2) The best way to improve the grid is to modernize routes and add new capacity. Funny though, every time they try to install high voltage corridors the environmentalists sue 19 different ways and the homeowners and cities scream "Not in MY backyard!"

3) See argument #2 revisited. New power plants would be helpful here, but once again, NIMB. And of course, yes, I am a proponent of nuclear energy. Reducing the distance that power must travel and raising voltage levels improves reliability and lowers costs due to losses.

4) See argument #1 revisited. One way to improve the grid is to consolidate and combine MORE of the power generators. Some companies clearly do a better job at maintenance than others. But, this benefit is not without cost - I live in an area of the US where the average cost of power is in the lowest cost quartile. I'm not sure I would want to pay increased rates if my power generator merged even with contiguous companies. By the way, this week's blackout was NOT caused by a capacity issue but by the cascading interconnects between power systems.

5) See arguement #3 revisited. A lot of power generators have gone to gas fired turbines for addressing peak loads. However, this simply shifts the cost of energy again...I think you can expect to see record heating costs this winter, especially in the northeastern US. Additionally, many residential customers in that region have been slowly switching to natural gas from heating oil due to cost and convenience. The costs are about to go up, though.

My solutions? Accelerate the technology to dispose of nuclear waste - there are promising methods in development. Open up Yucca Mountain and get it on a faster track. Streamline the building and licensing process for nuclear plants of smaller and safer designs (for which proven technology already exists). Work with environmental sectors on various types of projects...there has got to be some give and take here to benefit in the best possible way (there are still some good sites for smaller dams in the eastern US...pumped storage facilities for peak shaving...alternative energiy generation...etc)

Lastly, make it easier for people at the consumer level to get off and also CONTRIBUTE to the grid. Most people do not know that if you produce power at your homesite by solar, wind, hydro, or other means - power companies generally have legal obligations to buy your excess power at market rates. It's easier to get off the grid than most people realize, but there is no single comprehensive and practical guide to making this information available other than in bits and pieces. Let's make this process easy and simple on a national level.
posted by insulglass at 5:42 AM on August 16, 2003


Somebody piss in your cornflakes this morning, quonsar?
posted by MrBaliHai at 5:48 AM on August 16, 2003


Errr... but the most current "cause" of the blackout is now in Cleveland, and not in the Niagara/Mohawk grid. And in a 345,000 volt transmission line, not in anything under the direct control or maintenance of a generator company in any case.

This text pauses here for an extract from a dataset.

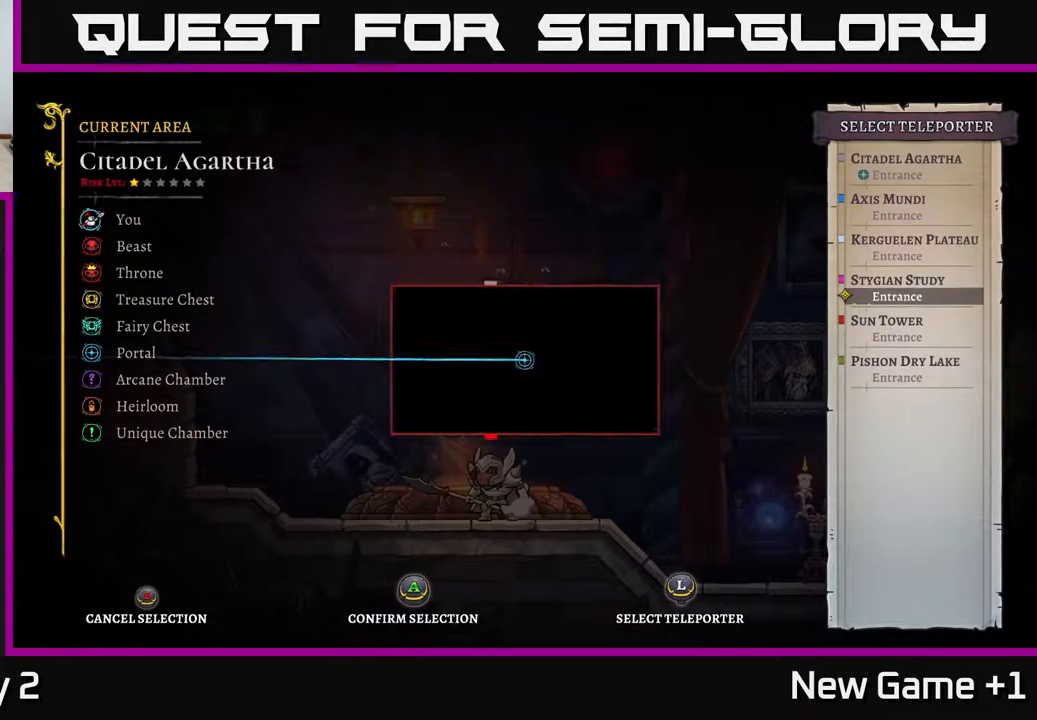
{"buttons": [], "left_stick": "center", "right_stick": "center", "events": [[33, "left_stick", "up"], [200, "left_stick", "center"], [317, "left_stick", "up"], [483, "left_stick", "center"]]}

The problem can still be linked to deregulation and competition, but not because THOSE EVEEIL GREEDY BASTARDS!!1! did it. The way electrictity was deregulated to allow for competition created a split between power generators and power transmission, so that anyone could generate some megawatts and use the existing power grid to transmit them. So power plants were sited where it was convenient for the generating firms, even if that didn't make sense from a transmission-line point of view, and the transmission grid hasn't caught up.
posted by ROU_Xenophobe at 5:48 AM on August 16, 2003


shepd, I'm not sure you completely understand how this works. Let's dissect:

So, it's Enron's fault the state is stupid now, is it?

No, but Enron took a questionable idea (deregulation) and used it to rob California blind. Deregulation unfortunately assumed a playing field in which people didn't cheat on a massive scale.

And the motto of a state run power company is "your taxes or your lights". I fail to see a difference.

You fail to see the difference because you may not have read this line about FDR's regulatory laws: The laws banned power "trading" and required companies to keep the lights on under threat of arrest -- no blackout blackmail to hike rates.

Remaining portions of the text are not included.